┌─ Provided data

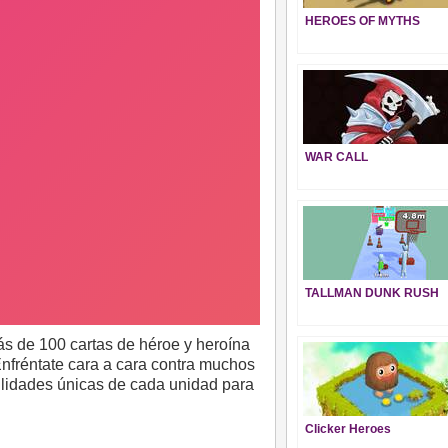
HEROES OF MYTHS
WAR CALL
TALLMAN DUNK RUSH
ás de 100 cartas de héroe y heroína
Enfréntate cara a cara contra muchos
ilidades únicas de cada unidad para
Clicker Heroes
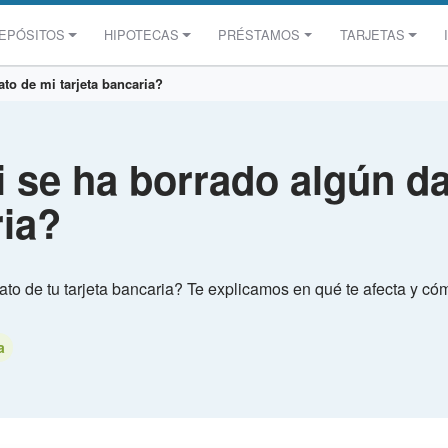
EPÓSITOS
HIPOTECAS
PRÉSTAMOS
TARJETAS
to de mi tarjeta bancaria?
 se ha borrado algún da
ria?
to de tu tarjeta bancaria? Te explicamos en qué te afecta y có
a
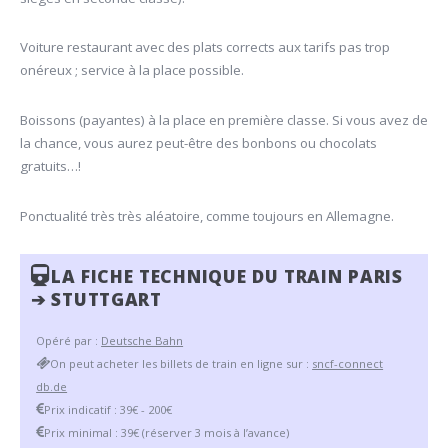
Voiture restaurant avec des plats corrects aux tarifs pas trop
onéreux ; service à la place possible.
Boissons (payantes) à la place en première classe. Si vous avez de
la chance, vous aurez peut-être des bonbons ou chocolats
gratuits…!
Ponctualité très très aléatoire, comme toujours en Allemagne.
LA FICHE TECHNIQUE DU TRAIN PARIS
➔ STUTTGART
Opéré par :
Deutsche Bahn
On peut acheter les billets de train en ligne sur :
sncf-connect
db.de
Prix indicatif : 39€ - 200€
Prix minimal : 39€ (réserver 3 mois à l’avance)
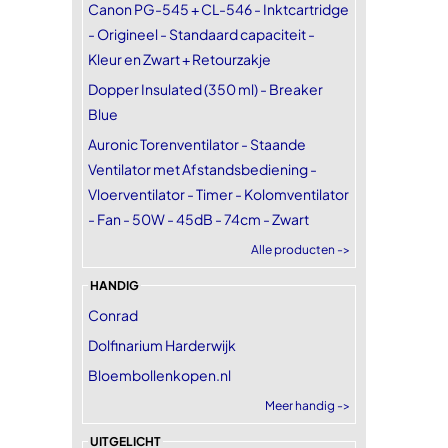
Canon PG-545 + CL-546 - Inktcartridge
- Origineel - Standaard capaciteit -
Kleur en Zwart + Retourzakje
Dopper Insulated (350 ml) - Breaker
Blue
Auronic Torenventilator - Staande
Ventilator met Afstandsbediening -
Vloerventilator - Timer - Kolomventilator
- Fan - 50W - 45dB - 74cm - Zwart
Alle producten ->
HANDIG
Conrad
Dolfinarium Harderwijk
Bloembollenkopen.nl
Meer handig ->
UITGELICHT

└─

- _Instructions to follow_: A word-for-word copy of the records is required. Leave out every picture.

- _Answer to the problem_:
HEROES OF MYTHS
WAR CALL
TALLMAN DUNK RUSH
ás de 100 cartas de héroe y heroína
Enfréntate cara a cara contra muchos
ilidades únicas de cada unidad para
Clicker Heroes
EPÓSITOS
HIPOTECAS
PRÉSTAMOS
TARJETAS
to de mi tarjeta bancaria?
 se ha borrado algún da
ria?
to de tu tarjeta bancaria? Te explicamos en qué te afecta y có
a
Voiture restaurant avec des plats corrects aux tarifs pas trop
onéreux ; service à la place possible.
Boissons (payantes) à la place en première classe. Si vous avez de
la chance, vous aurez peut-être des bonbons ou chocolats
gratuits…!
Ponctualité très très aléatoire, comme toujours en Allemagne.
LA FICHE TECHNIQUE DU TRAIN PARIS
➔ STUTTGART
Opéré par :
Deutsche Bahn
On peut acheter les billets de train en ligne sur :
sncf-connect
db.de
Prix indicatif : 39€ - 200€
Prix minimal : 39€ (réserver 3 mois à l’avance)
Canon PG-545 + CL-546 - Inktcartridge
- Origineel - Standaard capaciteit -
Kleur en Zwart + Retourzakje
Dopper Insulated (350 ml) - Breaker
Blue
Auronic Torenventilator - Staande
Ventilator met Afstandsbediening -
Vloerventilator - Timer - Kolomventilator
- Fan - 50W - 45dB - 74cm - Zwart
Alle producten ->
HANDIG
Conrad
Dolfinarium Harderwijk
Bloembollenkopen.nl
Meer handig ->
UITGELICHT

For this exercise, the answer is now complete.